Mulai tahun 1994, Hadiah Sastera Rancage juga diberikan kepada para pengarang berbahasa Jawa. Besarnya hadiahpun dinaikkan 100 % menjadi Rp 2 juta buat masing-masing pengarang, kecuali buat hadia Samsudi tetap Rp 1 juta. Mulai tahu 1998, diberikan juga Hadiah Sastera rancage buat sasterawan Bali, Untuk tahun 1997 hadiah dinaikkan menjadi Rp 2,5 juta buat masing-masing pemenang. Sedangkan sejak tahun 1998 hadiah uang semakin ditingkatkan menjadi Rp 5 juta. Kalau keadaan Yayasan Kebudayaan rancage telah memungkinkan Insya Allah akan diberikan juga hadiah buat para pengarang nan menulis dalam bahasa daerah lain, kalau memang ada kegiatan sastera berupa penerbitan buku, bahkan juga bagi para pengarang nan menulis dalam bahasa nasional, bahasa Indonesia.

Tentu saja pemeliharaan dan pengembangan bahasa daerah maupun bahasa nasional merupakan tanggung jawab seluruh lapisan masyarakat. Di dalamnya terlibat berbagai kegiatan seperti penerbitan, toko buku, perpustakaan, pembinaan apresiasi termasuk penulisan kritik dan lain-lain. Pemberian hadiah sastera hanya buat mendorong kegiatan penulisannya saja, buat selebihnya tak mungkin sebuah yayasan seperti Yayasan Kebudayaan Rancage malakukan semuanya sendirian, perlu donasi dan dukungan dalam berbagai segi dari seluruh lapisan masyarakat.

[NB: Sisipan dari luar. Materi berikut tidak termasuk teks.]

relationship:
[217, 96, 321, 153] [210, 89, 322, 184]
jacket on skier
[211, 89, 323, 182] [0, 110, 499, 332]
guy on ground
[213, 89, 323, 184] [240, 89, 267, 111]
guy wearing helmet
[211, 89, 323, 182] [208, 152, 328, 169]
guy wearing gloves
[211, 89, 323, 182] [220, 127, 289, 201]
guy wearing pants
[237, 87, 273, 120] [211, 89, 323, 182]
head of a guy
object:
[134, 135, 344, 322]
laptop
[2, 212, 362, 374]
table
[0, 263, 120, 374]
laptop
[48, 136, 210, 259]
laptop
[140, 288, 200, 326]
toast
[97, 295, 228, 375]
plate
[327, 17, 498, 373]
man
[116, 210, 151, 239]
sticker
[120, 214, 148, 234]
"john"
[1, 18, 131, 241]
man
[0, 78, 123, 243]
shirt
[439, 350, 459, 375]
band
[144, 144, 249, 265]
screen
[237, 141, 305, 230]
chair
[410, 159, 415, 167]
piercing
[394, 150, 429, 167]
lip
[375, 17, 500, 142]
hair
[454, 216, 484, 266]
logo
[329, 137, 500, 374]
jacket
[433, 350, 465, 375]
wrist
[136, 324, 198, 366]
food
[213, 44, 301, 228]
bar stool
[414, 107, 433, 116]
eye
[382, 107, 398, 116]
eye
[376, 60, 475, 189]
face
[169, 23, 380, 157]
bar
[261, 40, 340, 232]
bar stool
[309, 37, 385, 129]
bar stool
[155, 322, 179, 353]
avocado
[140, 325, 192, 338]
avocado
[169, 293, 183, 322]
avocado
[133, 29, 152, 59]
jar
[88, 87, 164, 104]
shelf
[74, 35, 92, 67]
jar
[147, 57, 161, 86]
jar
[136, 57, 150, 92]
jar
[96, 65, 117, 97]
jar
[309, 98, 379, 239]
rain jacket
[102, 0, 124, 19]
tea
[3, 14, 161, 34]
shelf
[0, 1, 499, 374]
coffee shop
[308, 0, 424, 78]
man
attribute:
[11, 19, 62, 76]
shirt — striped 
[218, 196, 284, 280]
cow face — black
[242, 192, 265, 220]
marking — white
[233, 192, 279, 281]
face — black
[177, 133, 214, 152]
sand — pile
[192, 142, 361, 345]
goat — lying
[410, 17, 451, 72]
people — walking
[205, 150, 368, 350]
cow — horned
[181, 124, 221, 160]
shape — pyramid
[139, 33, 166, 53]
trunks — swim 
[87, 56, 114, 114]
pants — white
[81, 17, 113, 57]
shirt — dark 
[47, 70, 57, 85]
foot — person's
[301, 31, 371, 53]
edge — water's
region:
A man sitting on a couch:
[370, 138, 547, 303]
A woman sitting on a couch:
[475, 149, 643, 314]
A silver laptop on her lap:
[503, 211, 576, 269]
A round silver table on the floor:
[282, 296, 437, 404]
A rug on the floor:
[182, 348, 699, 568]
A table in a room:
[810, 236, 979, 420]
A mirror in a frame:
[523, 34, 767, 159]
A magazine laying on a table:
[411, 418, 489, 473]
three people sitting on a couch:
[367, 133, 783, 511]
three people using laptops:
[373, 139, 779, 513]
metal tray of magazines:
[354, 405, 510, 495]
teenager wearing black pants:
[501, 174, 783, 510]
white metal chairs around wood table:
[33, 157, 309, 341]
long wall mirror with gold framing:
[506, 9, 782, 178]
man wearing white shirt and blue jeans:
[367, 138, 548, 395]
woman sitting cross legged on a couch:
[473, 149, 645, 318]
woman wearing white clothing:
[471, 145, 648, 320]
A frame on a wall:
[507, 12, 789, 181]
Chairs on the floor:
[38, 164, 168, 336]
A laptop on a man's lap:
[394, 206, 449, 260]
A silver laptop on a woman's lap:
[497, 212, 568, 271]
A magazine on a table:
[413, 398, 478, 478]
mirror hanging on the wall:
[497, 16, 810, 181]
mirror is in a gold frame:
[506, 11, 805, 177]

Penerima Hadiah Sastera “Rancage” Untuk Sastera Sunda

Sampai sekarang Hadiah Sastera “Rancage” diberikan setiap tahun sejak tahun 1989, sedangkan Hadiah “Samsudi”(hadiah buat penulis buku bacaan kanak-kanak bahasa sunda) diberikan sejak tahun 1993, walaupun tak setiap tahun sebab sering tak ada buku bacaan kanak-kanak bermutu nan terbit. Jadi bukan sekedar pemberian penghargaan buat kategori sajak sunda saja.

Sejak tahun 1990, Hadiah Sastera “Rancage”bertambah menjadi 2 (dua), yaitu hadiah buat karya (yang terbit berupa buku) dan hadiah buat jasa (untuk mereka nan berjasa dalam pengembangan sastera dan bahasa daerahnya).

Seseorang bisa saja memperoleh hadiah karya berkali-kali selama dia dinilai menerbitkan buku berupa karya-karya unggulan, tetapi buat hadiah jasa hanya diberikan sekali kepada seseorang.

Sejak tahun 1994 diberikan juga hadiah buat karya sastera dalam bahasa Jawa, dan sejak tahun 1998 diberikan juga hadiah buat karya sastera dalam bahasa Bali.